For the entries below, count the lines containing "Leipzig" and give only that number.

* **Difference listings**

=-=-=-=-=

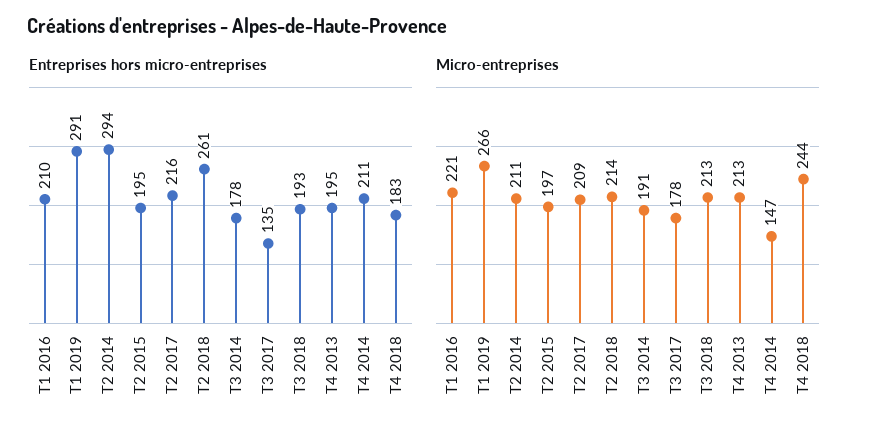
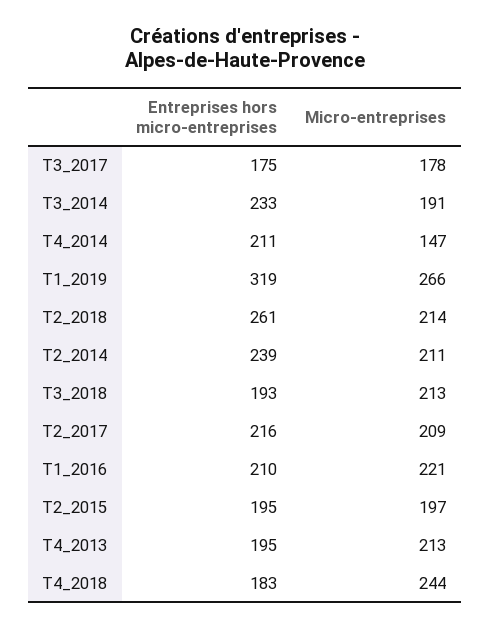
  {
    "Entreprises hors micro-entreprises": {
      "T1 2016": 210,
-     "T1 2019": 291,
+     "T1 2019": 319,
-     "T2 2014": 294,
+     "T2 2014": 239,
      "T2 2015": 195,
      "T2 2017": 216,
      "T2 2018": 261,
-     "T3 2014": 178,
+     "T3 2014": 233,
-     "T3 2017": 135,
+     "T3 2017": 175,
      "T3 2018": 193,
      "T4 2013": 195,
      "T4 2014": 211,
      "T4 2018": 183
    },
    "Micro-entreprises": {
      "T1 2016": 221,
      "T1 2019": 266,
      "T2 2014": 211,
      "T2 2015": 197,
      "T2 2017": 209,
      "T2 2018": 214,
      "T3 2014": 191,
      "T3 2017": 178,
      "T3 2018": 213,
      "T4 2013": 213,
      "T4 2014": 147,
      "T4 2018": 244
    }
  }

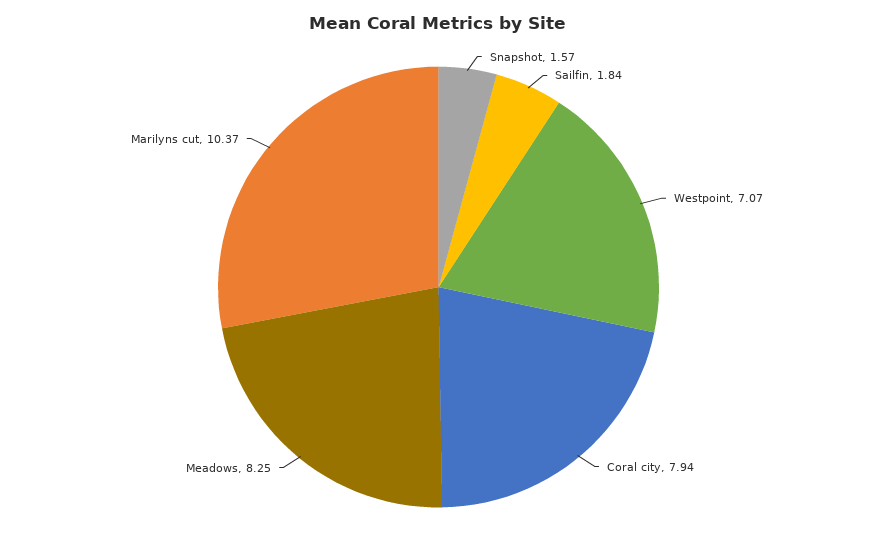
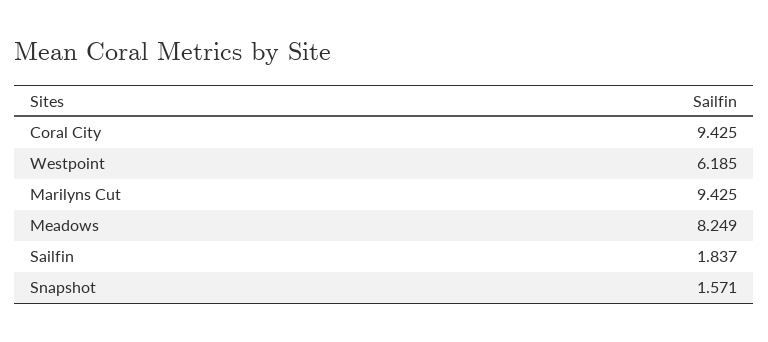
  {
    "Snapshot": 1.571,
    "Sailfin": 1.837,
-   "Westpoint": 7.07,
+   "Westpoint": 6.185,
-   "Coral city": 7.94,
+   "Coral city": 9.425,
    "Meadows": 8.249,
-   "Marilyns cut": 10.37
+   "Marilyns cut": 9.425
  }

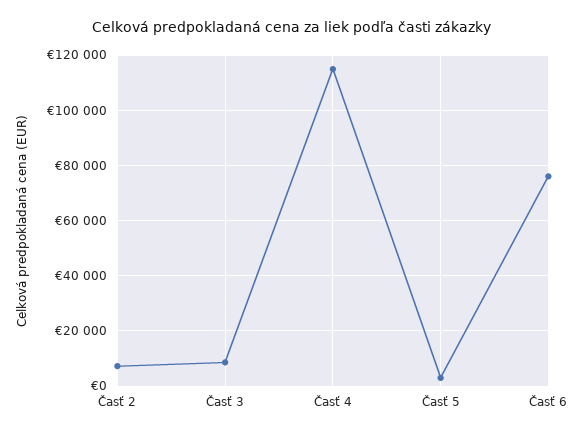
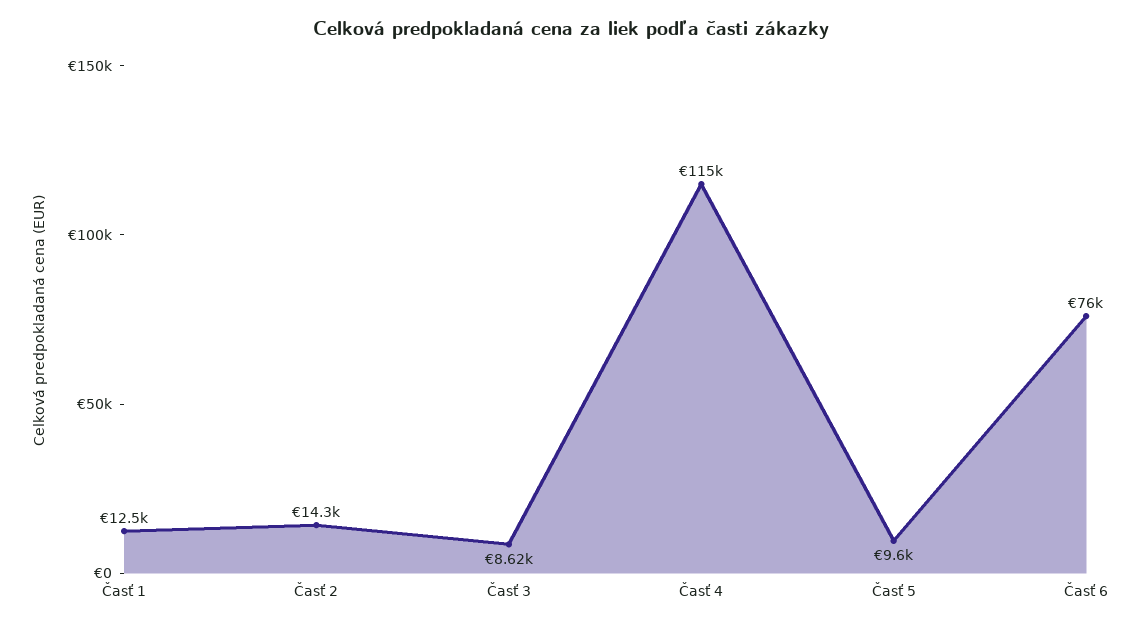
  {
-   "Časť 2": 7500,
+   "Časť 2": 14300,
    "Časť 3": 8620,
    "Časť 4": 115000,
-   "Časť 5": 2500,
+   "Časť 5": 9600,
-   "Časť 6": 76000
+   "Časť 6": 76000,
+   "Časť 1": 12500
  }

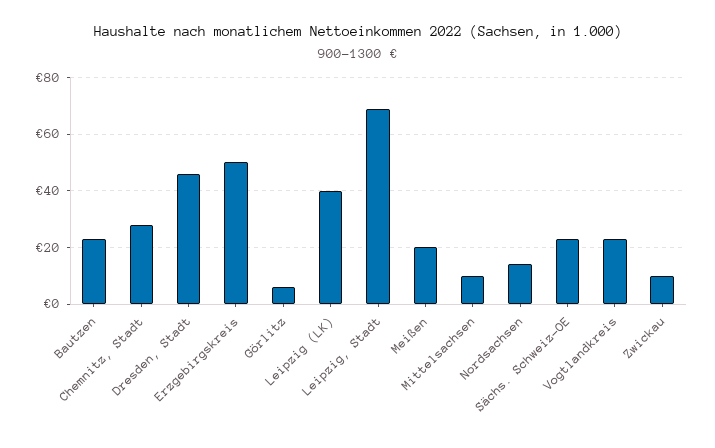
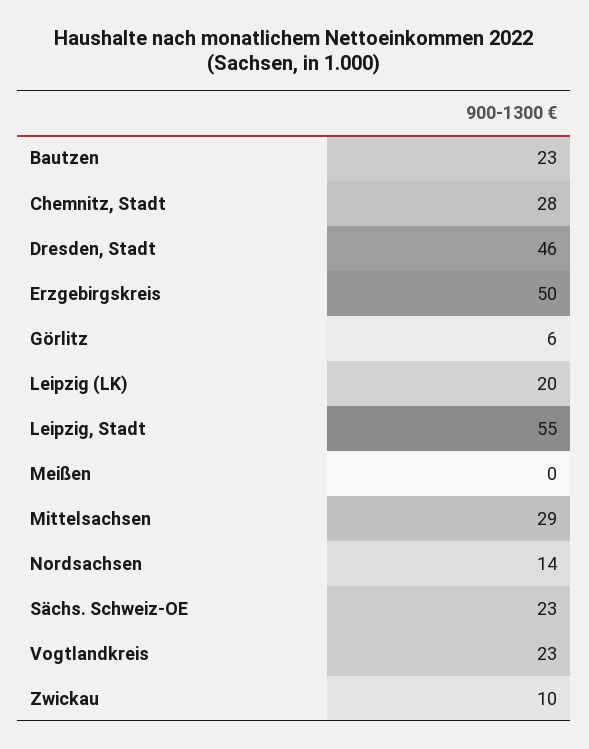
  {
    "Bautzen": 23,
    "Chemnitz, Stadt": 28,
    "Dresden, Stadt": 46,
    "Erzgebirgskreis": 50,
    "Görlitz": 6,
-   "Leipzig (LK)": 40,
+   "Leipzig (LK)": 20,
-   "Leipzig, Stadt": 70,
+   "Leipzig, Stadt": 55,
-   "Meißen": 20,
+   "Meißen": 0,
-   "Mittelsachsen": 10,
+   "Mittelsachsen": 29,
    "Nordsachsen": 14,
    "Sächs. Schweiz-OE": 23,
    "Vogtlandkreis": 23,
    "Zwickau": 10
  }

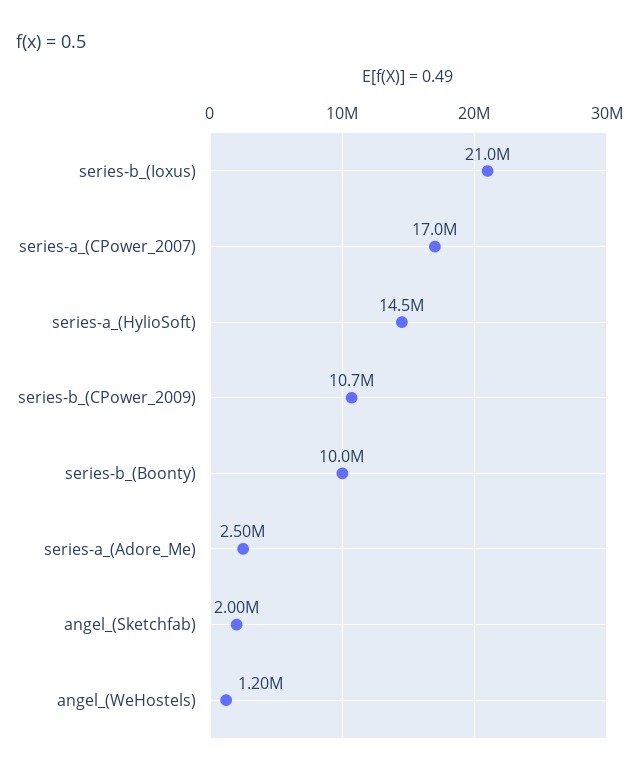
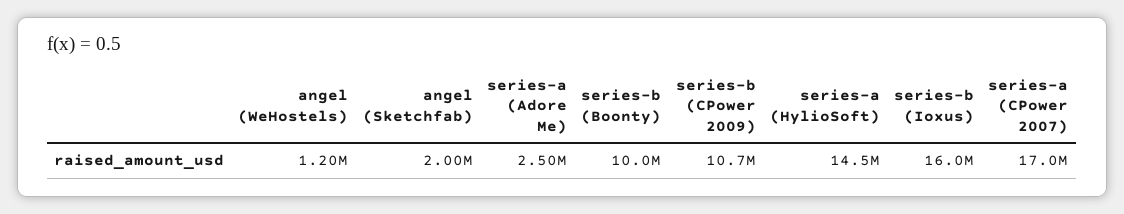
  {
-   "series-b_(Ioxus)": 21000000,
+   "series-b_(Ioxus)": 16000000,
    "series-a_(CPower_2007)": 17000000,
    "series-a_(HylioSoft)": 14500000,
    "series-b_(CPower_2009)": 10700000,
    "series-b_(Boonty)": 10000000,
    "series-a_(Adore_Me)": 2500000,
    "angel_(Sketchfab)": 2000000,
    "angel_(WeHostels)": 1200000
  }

=-=-=-=-=

* **ANSWER AREA**
4